### RECORDED DATA:
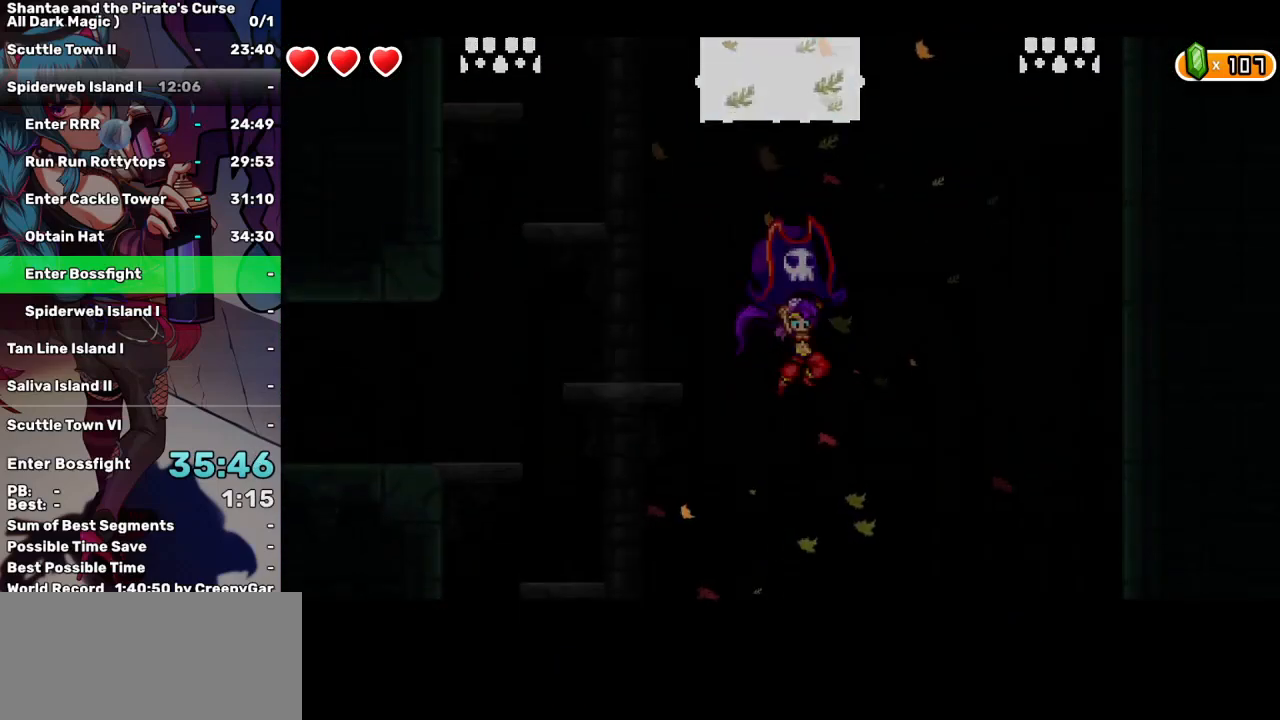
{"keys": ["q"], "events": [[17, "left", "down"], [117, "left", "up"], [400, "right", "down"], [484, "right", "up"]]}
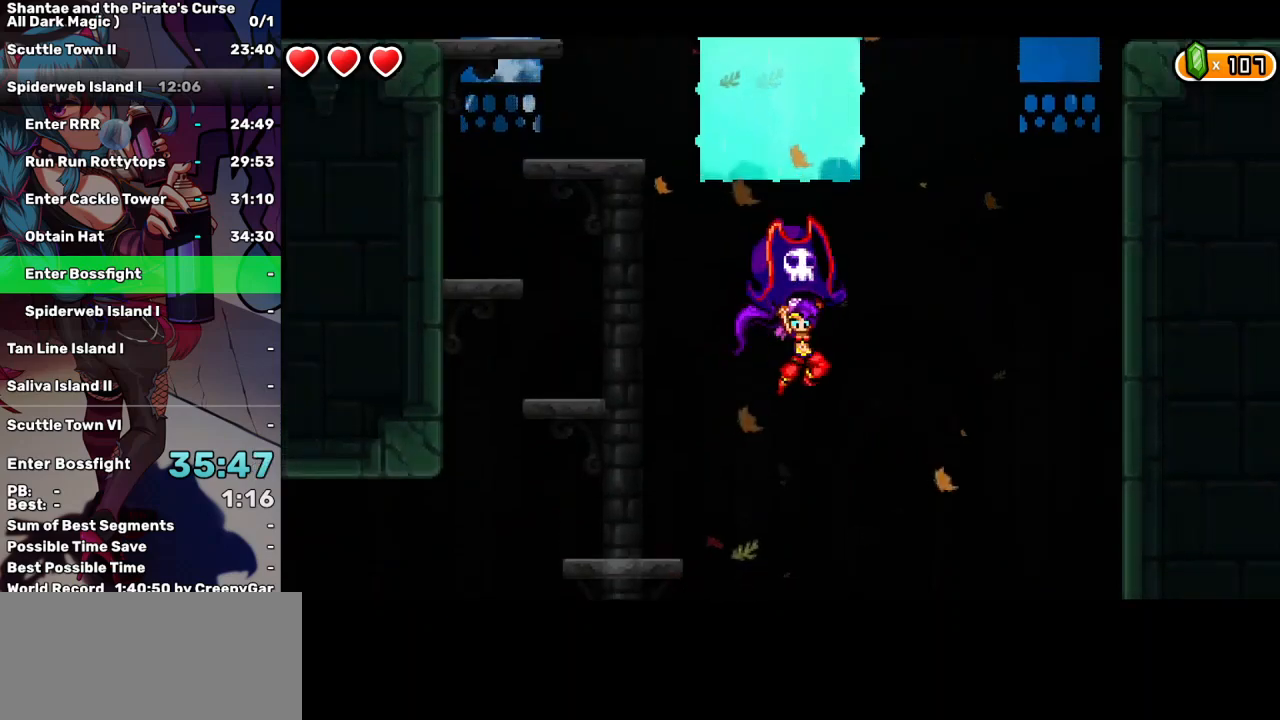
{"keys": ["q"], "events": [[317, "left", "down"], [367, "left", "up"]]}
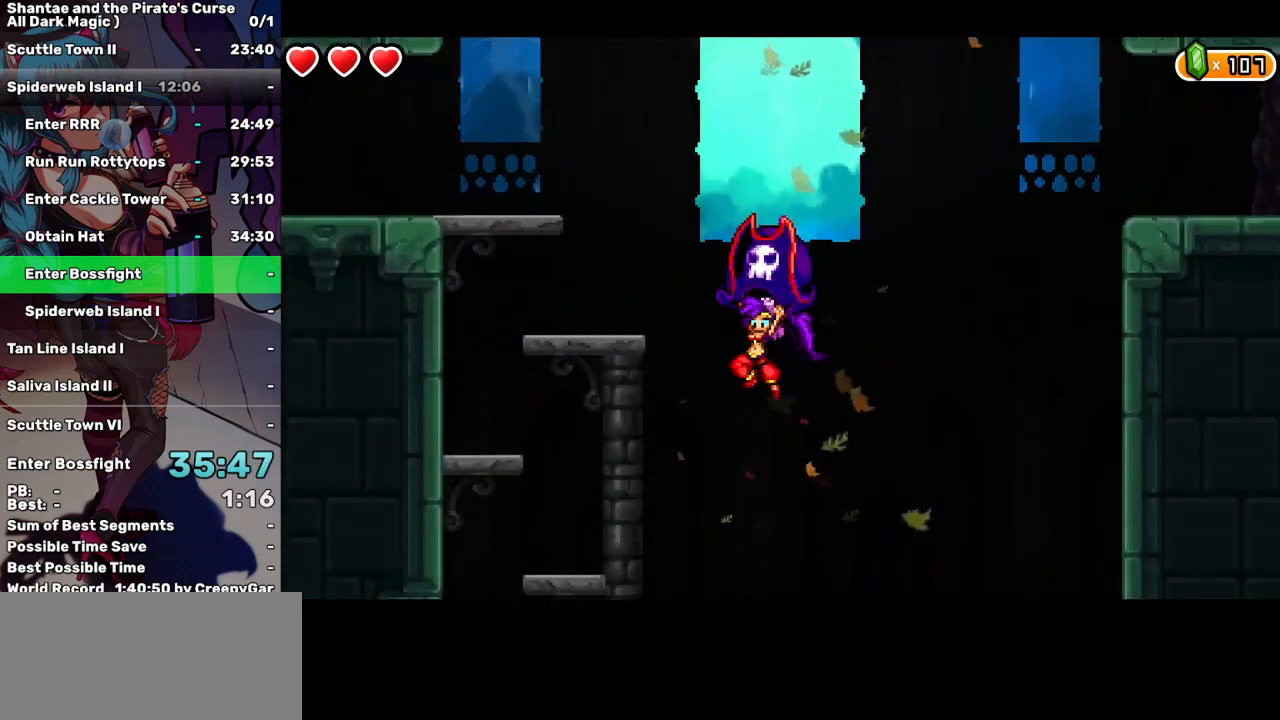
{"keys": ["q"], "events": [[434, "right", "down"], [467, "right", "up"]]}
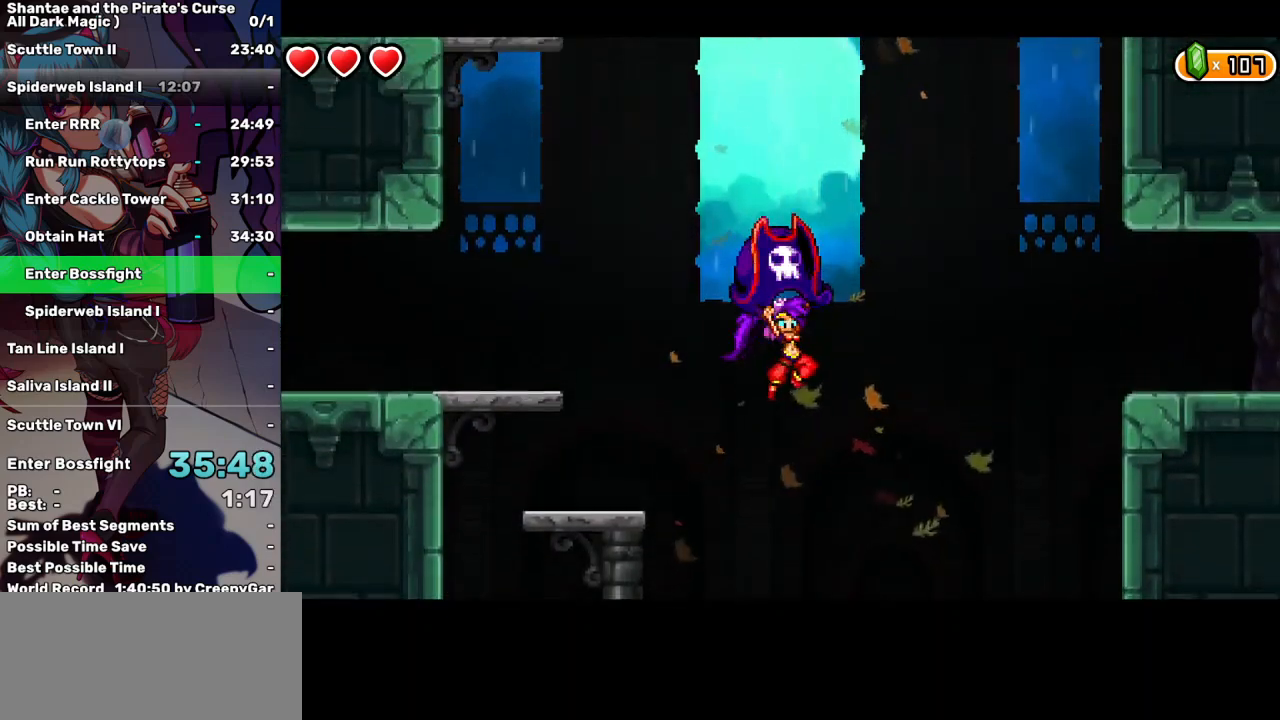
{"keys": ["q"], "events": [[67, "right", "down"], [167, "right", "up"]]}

### PROMPT:
With pictures excluded, output the listing above exactly as it stands.

### SOLUTION TO THIS PROBLEM:
{"keys": ["q"], "events": [[17, "left", "down"], [117, "left", "up"], [400, "right", "down"], [484, "right", "up"]]}
{"keys": ["q"], "events": [[317, "left", "down"], [367, "left", "up"]]}
{"keys": ["q"], "events": [[434, "right", "down"], [467, "right", "up"]]}
{"keys": ["q"], "events": [[67, "right", "down"], [167, "right", "up"]]}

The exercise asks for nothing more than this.